Esquecemo-nos de que há regimes que não se avaliam com base em critérios democráticos ou económicos, mas sim através de mecanismos de controlo, repressão e propaganda. Putin sobrevive porque ainda domina o espaço público, controla a narrativa e eliminou todas as alternativas credíveis ao poder no seu país. Além disso, encontrou uma rede de aliados que, por conveniência ou convicção, continuam a fazer negócios com Moscovo.

Mas ainda há um ângulo mais profundo, menos debatido e mais desconfortável – Putin não caiu porque o sistema internacional permite que não caia. A chamada ordem liberal internacional está em declínio e, no seu lugar, emerge uma nova multipolaridade em que as sanções ocidentais já não são uma sentença de morte, mas sim um desafio logístico.

A cimeira da Organização de Cooperação de Xangai, que decorreu nos últimos dias em Tianjin, é o exemplo mais claro de que estão a nascer blocos geopolíticos que não só sobrevivem à pressão ocidental como a desafiam abertamente. Xi Jinping, Narendra Modi e até Recep Tayyip Erdogan sentaram-se à mesa com Putin para discutir novos equilíbrios, novas moedas e novas rotas. O que estas reuniões revelam é que, mesmo isolada do Ocidente, a Rússia ainda tem um mundo com quem negociar.

A nossa ilusão de centralidade leva-nos a acreditar que, uma vez fechadas as portas da Europa, não resta mais nada. Porém, o mundo é vasto e a economia internacional já não depende exclusivamente de Paris, Frankfurt ou Nova Iorque. Basta observar os fluxos energéticos, os corredores logísticos e os sistemas de pagamentos alternativos em desenvolvimento.
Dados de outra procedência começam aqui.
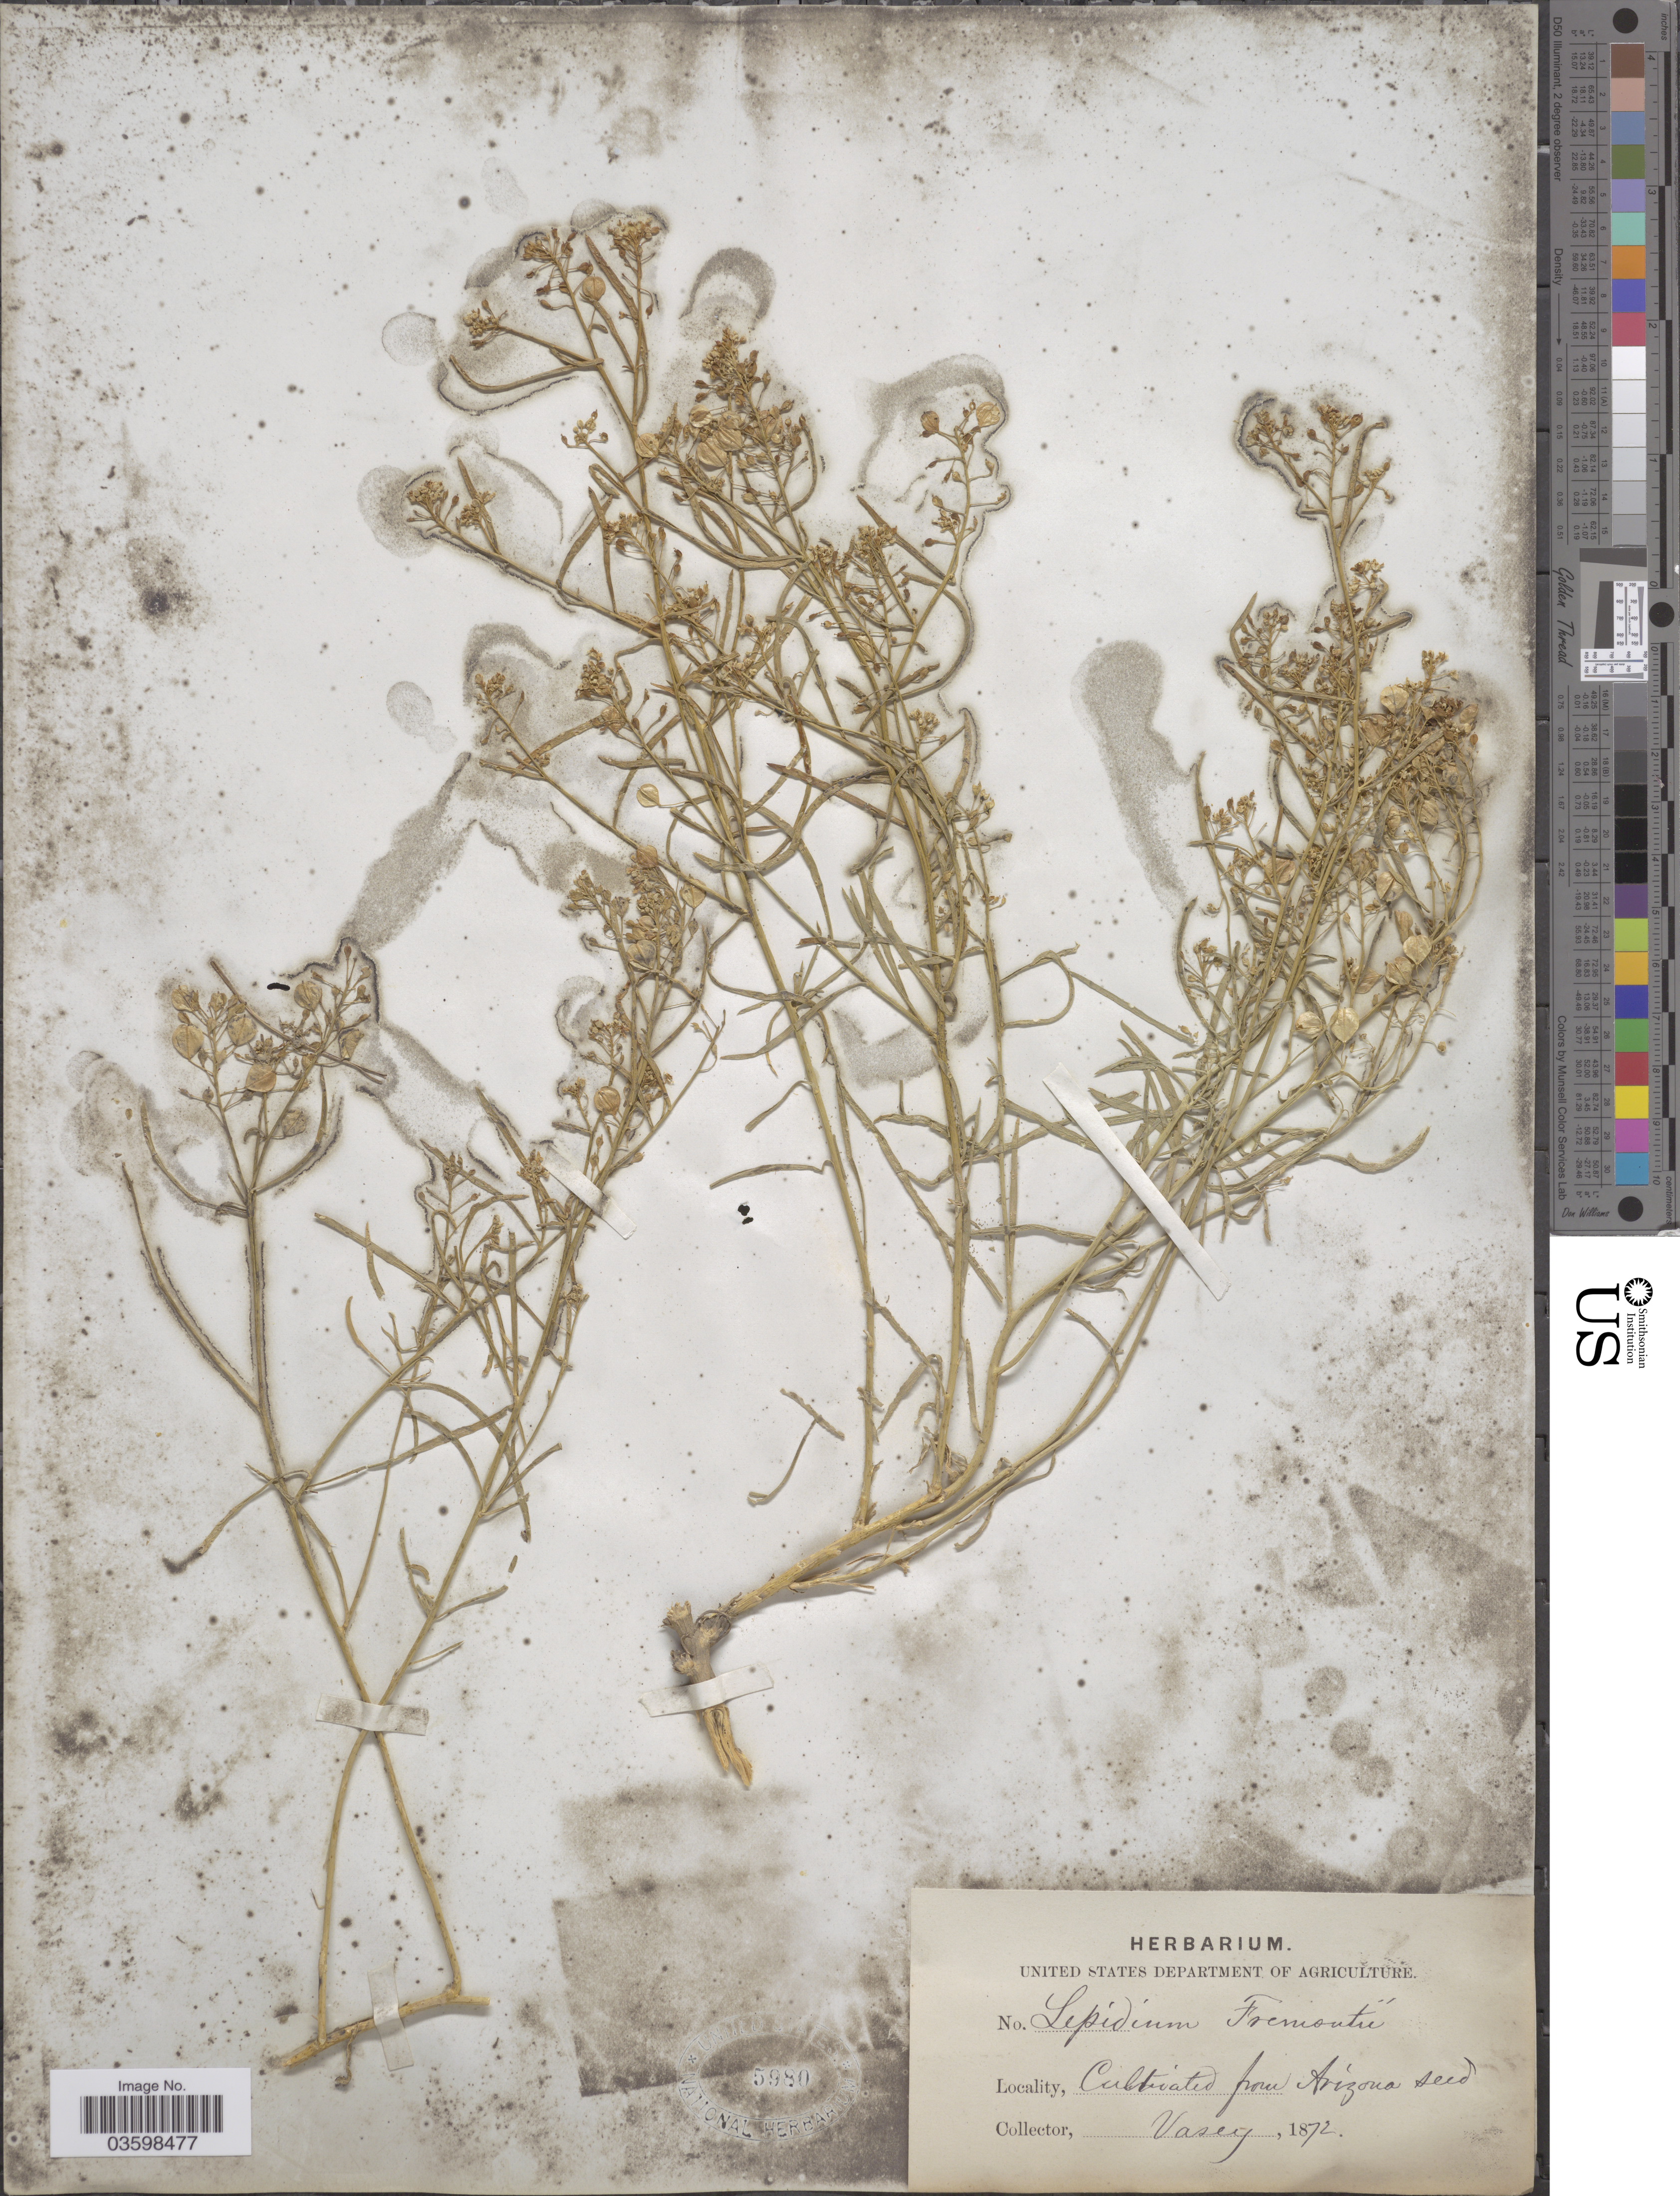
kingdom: Plantae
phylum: Tracheophyta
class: Magnoliopsida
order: Brassicales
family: Brassicaceae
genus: Lepidium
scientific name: Lepidium fremontii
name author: S. Watson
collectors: Vasey, --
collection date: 1872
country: United States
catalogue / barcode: US 5980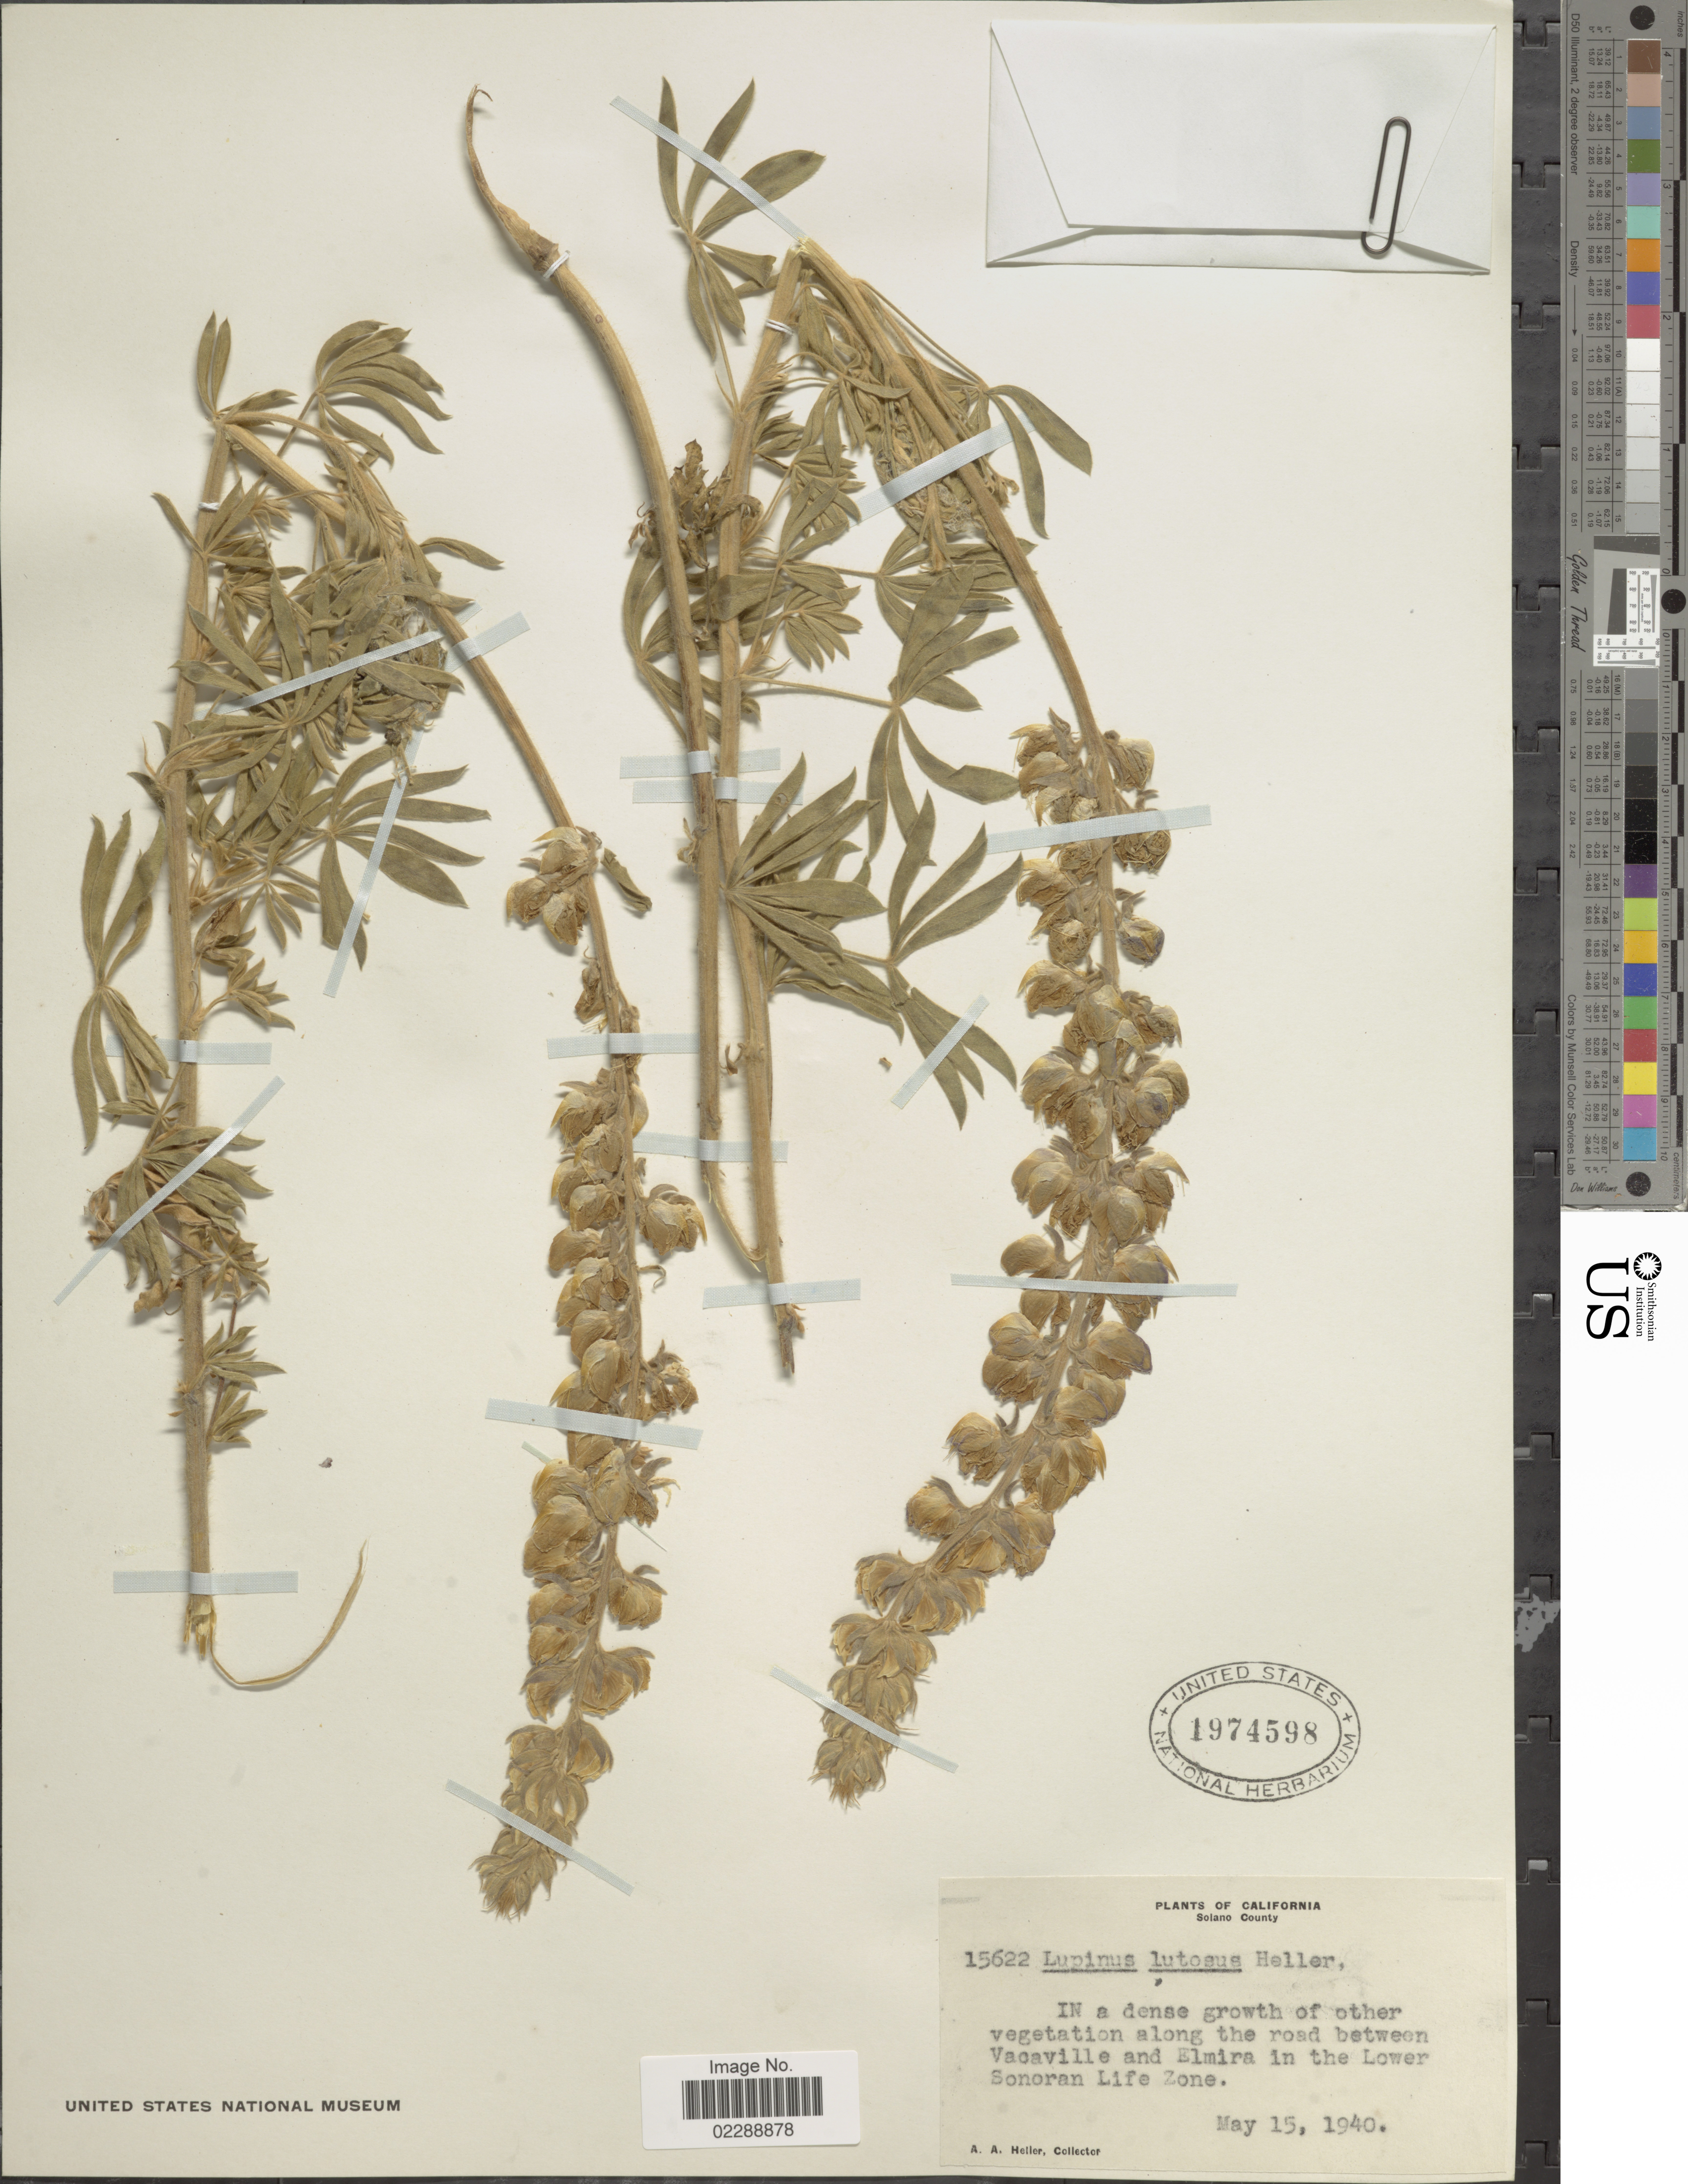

Ou seja, se Putin ainda não caiu – e, ao que tudo indica, não cairá por via externa – é porque o cerco montado à sua volta tem demasiadas brechas. Porque, ao contrário do que nos ensinaram, não basta aplicar sanções para derrubar um regime. É preciso que o mundo inteiro se alinhe nesse esforço e esse mundo já não existe, se é que alguma vez existiu.

A guerra na Ucrânia permanece uma atrocidade inaceitável, uma violação flagrante do direito internacional, marcada por um catálogo de crimes de guerra e por um ataque bárbaro à soberania de um Estado livre. Nada disto é discutível. Porém, num conflito onde ainda não se vislumbra um fim à vista, importa que a Europa reflita sobre a ineficácia das suas posições e compreenda que Putin não caiu porque o mundo já não gira à volta do Ocidente. Ponto!

E continuar a pensar o contrário é, no mínimo, ridículo. No máximo, perigoso.